ARM has 16 regs but note that this includes the stack pointer, link register, and PC. So i think we're okay but not 100% sure.
---
mb dont specify bitwidth, except that it's at least 32. Not a problem b/c e.g. 32-bit width can be emulated by the programming by bitmasking (ANDing with 2^31) after each op. int32 ops in LOVM could compile to op+bitmasking in Boot.
---
---
how does AArch64 do it?
https://stackoverflow.com/questions/44949124/absolute-jump-with-a-pc-relative-data-source-aarch64
says to "rely on the compiler generated literal pools as usual:
LDR x9, =0xBADC0FFEE0DDF00D BR x9 "
https://modexp.wordpress.com/2018/10/30/arm64-assembly/#branch also has a 'B' mnemonic tho
https://wiki.cdot.senecacollege.ca/wiki/AArch64_Register_and_Instruction_Quick_Start uses 'BR'
according to https://armkeil.blob.core.windows.net/developer/Files/pdf/graphics-and-multimedia/ARMv8_InstructionSetOverview.pdf , B has a range of +-128 MB; that's about 28 bits
so, seems like the AArch64 way is:
according to https://developer.arm.com/documentation/dui0473/c/writing-arm-assembly-language/literal-pools the literal pool offset from the instruction can be +-4k or +1k for 16-bit Thumb code.
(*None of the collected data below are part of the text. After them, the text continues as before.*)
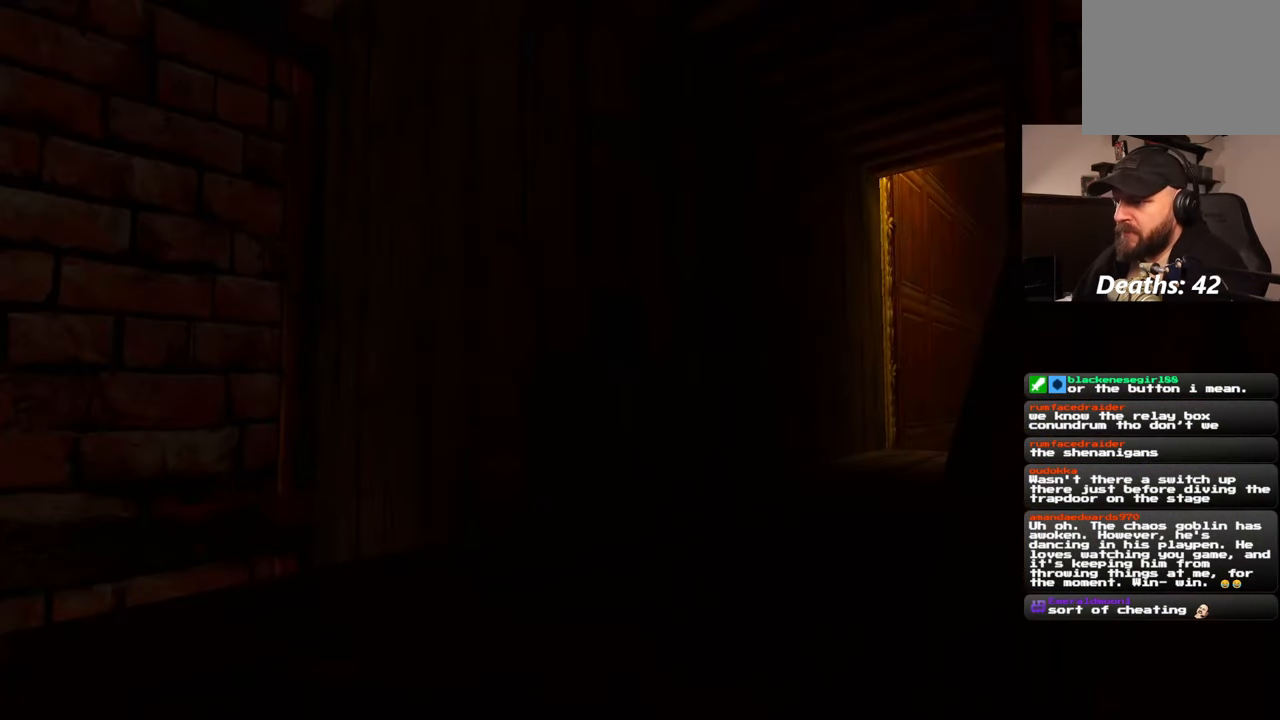
{"buttons": [], "left_stick": "center", "right_stick": "center", "events": []}
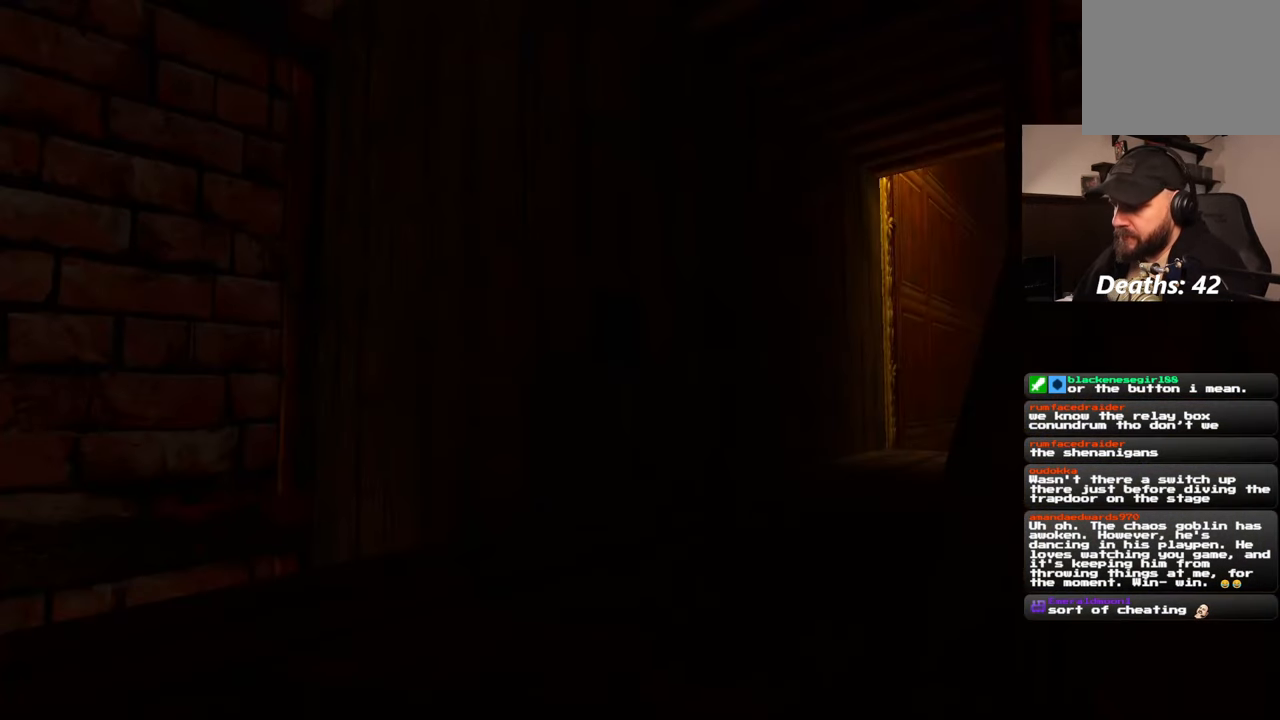
{"buttons": [], "left_stick": "center", "right_stick": "center", "events": []}
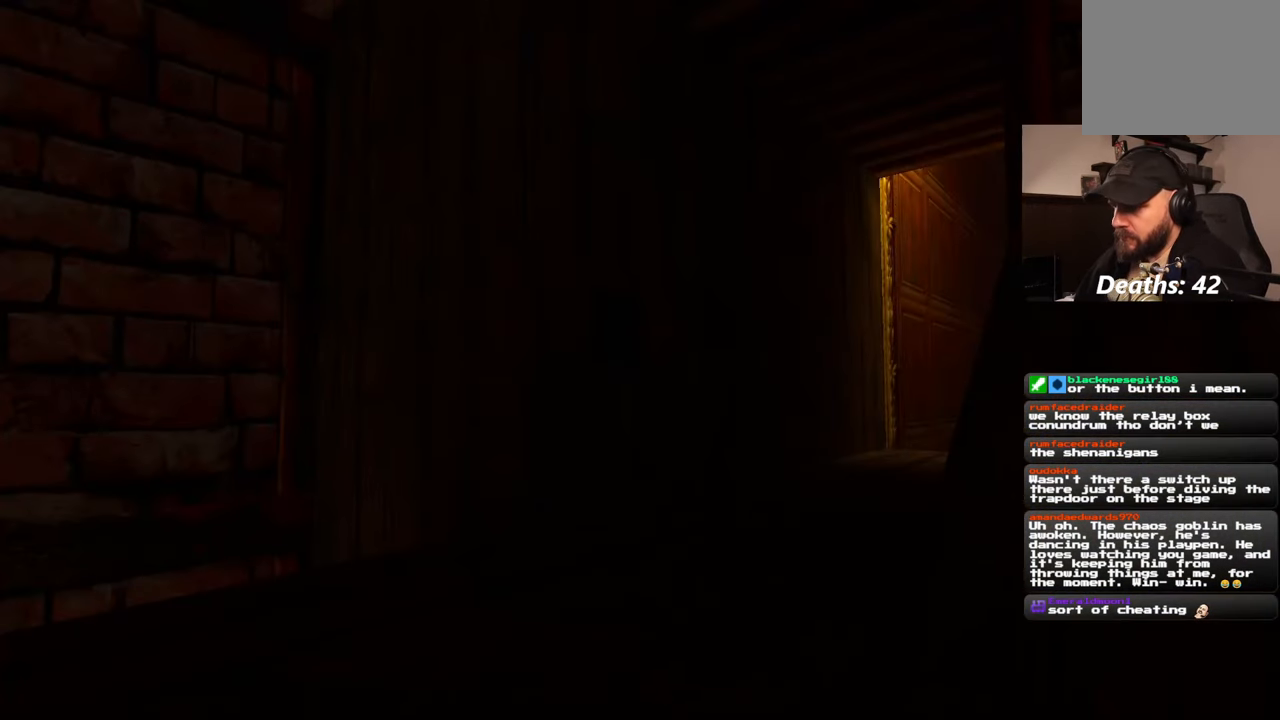
{"buttons": [], "left_stick": "center", "right_stick": "center", "events": []}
mb see also discussion at https://stackoverflow.com/questions/41906688/what-are-the-semantics-of-adrp-and-adrl-instructions-in-arm-assembly
however, in Boot, since we may be compiling Boot to some other ISA, we don't like indirect jumps to loaded constants, because the compiler needs to be able to identify all potential jump target immediates to fix them up once the actual locations are known. But perhaps there's some advantage to grouping together these addresses into a 'literal pool'? Not sure.
---
okay i split jrel into 3 variants:
the idea is that:
a fancy assembler can offer a jrl pseudoinstruction and then just use the smallest one it can for each relative jump.
---
i guess one benefit to 'literal pools' is that literals can have natural alignment. In my current proposal, in the 16-bit or variable-length encoding, a 32-bit constant could be not in 32-bit alignment.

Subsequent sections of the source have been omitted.